Other flaws with the present MSP regime:

 

  • MSP distorts the market driven prices and artificially increase the Agri commodity prices and make our Agri products uncompetitive in Global market
  • Often the govt doesn’t procure after the market option has been exploited by the farmer, rather it itself became a parallel market
  • MSP makes futuristic promises based on the present market scenario
  • Reach of MSP procurement is limited in terms of both crops and the geographical area. Though every year MSPs are announced for 24 crops before the sowing season begins, actual procurement at MSP is restricted to
  • few crops such as paddy and wheat and
  • few states where FCI network is good

To overcome the above challenges, GOI has launched PM-AASHA (Annadata aay sanrakshan abhiyan)

4.  Battle of Saragarhi

UPSC Syllabus: Prelims and Mains GS paper I: Indian modern history
Sub Theme: important events | UPSC

September 12 marks the 124th anniversary of the Battle of Saragarhi that has inspired a host of armies, books and films, both at home and abroad. What makes this battle unique? Why is it considered one of the finest last stands in the military history of the world?

What is the Battle of Saragarhi?

The Battle of Saragarhi is considered one of the finest last stands in the military history of the world. Twenty-one soldiers were pitted against over 8,000 Afridi and Orakzai tribals but they managed to hold the fort for seven hours. Though heavily outnumbered, the soldiers of 36th Sikhs (now 4 Sikh), led by Havildar Ishar Singh, fought till their last breath, killing 200 tribals and injuring 600.

In his book The 36th Sikhs in the Tirah Campaign 1897-98 – Saragarhi and the defence of the Samana forts, Punjab Chief Minister and military historian Capt Amarinder Singh writes that at the very outset of the battle, these soldiers knew they were looking at certain death but they did not flinch. “They could have surrendered, yet they didn’t and displayed unparalleled bravery.”

What was Saragarhi, and why was it important?

Saragarhi was the communication tower between Fort Lockhart and Fort Gulistan. The two forts in the rugged North West Frontier Province (NWFP), now in Pakistan. were built by Maharaja Ranjit Singh but renamed by the British. Though Saragarhi was usually manned by a platoon of 40 soldiers, on that fateful day, it was being held by only 21 soldiers from 36th Sikh (now 4 Sikh) and a non-combatant called Daad, a Pashtun who did odd jobs for the troops.

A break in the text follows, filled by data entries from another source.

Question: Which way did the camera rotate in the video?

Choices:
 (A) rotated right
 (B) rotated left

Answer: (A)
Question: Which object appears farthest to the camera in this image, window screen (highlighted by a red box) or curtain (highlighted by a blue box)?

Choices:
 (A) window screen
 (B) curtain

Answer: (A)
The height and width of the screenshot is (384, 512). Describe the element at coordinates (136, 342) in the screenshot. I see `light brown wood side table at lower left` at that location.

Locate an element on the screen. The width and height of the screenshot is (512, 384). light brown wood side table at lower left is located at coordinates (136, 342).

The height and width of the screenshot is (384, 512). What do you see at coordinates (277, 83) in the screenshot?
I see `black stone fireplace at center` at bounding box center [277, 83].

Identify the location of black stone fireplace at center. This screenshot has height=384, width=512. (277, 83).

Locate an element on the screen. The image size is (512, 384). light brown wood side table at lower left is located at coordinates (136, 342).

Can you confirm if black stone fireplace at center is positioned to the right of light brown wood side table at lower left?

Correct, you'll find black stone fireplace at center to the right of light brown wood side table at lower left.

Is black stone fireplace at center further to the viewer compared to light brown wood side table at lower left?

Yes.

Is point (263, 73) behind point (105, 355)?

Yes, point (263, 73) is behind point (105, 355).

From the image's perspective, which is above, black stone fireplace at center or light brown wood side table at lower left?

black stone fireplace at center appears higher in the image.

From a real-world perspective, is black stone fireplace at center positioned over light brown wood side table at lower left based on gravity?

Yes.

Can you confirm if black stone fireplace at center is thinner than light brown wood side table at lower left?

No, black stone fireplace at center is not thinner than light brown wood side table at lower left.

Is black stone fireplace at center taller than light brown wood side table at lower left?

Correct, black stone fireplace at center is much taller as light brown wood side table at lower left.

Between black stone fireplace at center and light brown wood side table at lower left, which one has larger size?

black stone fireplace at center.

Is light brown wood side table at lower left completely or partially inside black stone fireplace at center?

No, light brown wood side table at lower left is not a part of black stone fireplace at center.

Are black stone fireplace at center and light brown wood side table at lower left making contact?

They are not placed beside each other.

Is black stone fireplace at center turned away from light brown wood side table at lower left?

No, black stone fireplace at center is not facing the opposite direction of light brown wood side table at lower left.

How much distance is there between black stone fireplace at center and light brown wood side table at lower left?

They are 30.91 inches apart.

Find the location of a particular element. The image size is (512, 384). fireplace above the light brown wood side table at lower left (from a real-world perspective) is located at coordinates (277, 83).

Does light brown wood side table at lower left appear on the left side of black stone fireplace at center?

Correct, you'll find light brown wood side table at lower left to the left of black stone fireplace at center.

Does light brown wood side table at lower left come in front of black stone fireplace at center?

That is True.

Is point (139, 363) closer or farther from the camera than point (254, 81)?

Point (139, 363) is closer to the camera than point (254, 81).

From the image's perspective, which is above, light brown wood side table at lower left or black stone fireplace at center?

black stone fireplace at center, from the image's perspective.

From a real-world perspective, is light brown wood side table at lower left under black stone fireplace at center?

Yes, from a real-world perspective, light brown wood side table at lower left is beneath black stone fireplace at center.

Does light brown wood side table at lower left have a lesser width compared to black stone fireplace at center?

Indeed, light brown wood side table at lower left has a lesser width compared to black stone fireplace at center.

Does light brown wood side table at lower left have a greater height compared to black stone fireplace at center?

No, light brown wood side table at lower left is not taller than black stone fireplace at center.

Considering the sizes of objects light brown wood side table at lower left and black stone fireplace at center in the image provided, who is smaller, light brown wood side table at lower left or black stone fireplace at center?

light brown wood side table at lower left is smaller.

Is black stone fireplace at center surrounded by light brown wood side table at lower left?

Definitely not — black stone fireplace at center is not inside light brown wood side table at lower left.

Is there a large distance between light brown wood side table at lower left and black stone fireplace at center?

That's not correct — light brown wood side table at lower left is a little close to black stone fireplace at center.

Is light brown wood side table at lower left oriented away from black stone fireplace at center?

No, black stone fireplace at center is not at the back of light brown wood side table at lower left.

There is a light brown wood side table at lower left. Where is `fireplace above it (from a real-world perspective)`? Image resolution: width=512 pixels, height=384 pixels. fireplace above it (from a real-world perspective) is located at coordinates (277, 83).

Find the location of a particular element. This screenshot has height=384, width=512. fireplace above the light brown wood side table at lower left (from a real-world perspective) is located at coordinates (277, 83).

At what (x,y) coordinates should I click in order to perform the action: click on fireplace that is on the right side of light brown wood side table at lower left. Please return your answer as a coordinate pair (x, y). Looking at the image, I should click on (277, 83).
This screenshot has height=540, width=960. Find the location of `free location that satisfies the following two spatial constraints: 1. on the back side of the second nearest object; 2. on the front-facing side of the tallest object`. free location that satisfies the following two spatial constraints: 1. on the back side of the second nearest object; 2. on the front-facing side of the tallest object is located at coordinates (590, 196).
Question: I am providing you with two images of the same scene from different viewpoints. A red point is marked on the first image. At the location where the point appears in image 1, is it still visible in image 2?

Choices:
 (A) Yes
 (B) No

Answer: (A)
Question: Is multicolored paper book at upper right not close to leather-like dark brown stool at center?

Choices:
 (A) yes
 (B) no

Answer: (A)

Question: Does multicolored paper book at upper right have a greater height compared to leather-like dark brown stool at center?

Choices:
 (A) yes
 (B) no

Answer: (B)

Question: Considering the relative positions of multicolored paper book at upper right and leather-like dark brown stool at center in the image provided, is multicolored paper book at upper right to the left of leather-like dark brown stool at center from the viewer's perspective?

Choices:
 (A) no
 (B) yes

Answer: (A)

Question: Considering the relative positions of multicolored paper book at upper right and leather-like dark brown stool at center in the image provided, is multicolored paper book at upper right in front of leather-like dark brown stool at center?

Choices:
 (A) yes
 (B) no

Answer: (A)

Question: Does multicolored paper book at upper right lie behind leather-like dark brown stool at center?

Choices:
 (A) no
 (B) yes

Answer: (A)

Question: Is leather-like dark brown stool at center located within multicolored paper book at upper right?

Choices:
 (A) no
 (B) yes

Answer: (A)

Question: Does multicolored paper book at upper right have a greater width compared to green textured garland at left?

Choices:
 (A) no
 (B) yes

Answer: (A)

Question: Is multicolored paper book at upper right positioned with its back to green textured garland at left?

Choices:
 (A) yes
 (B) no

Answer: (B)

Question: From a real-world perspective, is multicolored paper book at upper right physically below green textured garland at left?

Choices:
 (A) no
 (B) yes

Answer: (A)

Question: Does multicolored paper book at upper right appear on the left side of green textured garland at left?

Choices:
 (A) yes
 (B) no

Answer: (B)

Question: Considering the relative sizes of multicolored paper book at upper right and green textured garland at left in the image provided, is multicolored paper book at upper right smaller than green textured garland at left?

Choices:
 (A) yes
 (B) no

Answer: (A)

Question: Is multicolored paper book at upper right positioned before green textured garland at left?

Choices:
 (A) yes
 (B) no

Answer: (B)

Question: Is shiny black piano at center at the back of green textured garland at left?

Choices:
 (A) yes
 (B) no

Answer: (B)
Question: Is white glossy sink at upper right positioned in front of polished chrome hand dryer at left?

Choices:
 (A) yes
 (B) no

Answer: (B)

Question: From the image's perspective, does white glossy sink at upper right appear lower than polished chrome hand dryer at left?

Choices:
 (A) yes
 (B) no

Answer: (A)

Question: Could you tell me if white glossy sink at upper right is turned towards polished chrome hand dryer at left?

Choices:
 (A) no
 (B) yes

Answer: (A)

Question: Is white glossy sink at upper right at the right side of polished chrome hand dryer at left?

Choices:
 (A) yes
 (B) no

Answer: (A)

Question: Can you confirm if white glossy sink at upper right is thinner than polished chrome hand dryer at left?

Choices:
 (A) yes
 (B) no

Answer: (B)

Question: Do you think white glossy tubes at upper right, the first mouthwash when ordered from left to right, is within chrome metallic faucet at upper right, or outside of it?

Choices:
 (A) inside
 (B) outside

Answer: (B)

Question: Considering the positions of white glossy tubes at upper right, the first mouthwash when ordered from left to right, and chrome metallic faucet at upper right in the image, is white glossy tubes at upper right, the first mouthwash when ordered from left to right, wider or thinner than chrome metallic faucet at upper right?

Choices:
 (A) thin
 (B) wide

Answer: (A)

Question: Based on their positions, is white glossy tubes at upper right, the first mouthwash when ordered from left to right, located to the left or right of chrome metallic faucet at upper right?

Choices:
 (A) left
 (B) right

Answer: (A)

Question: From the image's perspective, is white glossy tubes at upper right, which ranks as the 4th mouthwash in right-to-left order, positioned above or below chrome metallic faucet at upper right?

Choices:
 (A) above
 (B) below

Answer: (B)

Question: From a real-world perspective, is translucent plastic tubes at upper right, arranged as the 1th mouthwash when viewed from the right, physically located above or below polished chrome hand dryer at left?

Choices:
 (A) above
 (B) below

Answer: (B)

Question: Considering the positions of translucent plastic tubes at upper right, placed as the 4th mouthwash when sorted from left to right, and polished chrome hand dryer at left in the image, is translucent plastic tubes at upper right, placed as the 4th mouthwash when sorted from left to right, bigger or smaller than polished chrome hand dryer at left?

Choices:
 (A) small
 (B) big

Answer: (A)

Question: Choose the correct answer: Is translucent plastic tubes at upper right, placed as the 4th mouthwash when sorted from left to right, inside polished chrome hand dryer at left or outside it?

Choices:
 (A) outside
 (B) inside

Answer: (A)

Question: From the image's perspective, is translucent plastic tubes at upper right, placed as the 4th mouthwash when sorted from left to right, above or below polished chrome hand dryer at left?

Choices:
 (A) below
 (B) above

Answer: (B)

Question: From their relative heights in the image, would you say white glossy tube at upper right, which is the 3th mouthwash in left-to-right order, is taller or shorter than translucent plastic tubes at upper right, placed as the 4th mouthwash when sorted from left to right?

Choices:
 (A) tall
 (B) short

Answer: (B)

Saragarhi helped to link up the two important forts which housed a large number of British troops in the rugged terrain of NWFP.

Fort Lockhart was also home to families of British officers. The wife of the commanding officer of 36th Sikh, Lt Col John Haughton, was at the fort till May 1897 when she went home to deliver a baby.

Battle of Saragarhi: What transpired on that day?

Around 9 am that day, the sentry at Saragarhi saw a thick haze of dust and soon realised that it was caused by a large army of tribals marching towards the fort. He estimated their number between 8,000 and 15,000.

The tribals wanted to isolate the two forts by cutting off the lines of communication between them.

Within minutes of sighting the tribal army, Sepoy Gurmukh Singh, 23, sent a message through the Morse code to commanding officer Lt Col Houghton, saying, “Enemy approaching the main gate…need reinforcement.”

Unfortunately, the Pathans had cut the supply route between Fort Lockhart and Saragarhi. Houghton radioed back, “Unable to breakthrough, hold position.” Sepoy Gurmukh Singh conveyed this message to platoon commander Havildar Ishar Singh. Fully aware of the consequences, the braveheart responded with a stoic, “Understood.”

Capt Amarinder says, “The soldiers at Saragarhi knew it was their last day, yet they didn’t flinch.”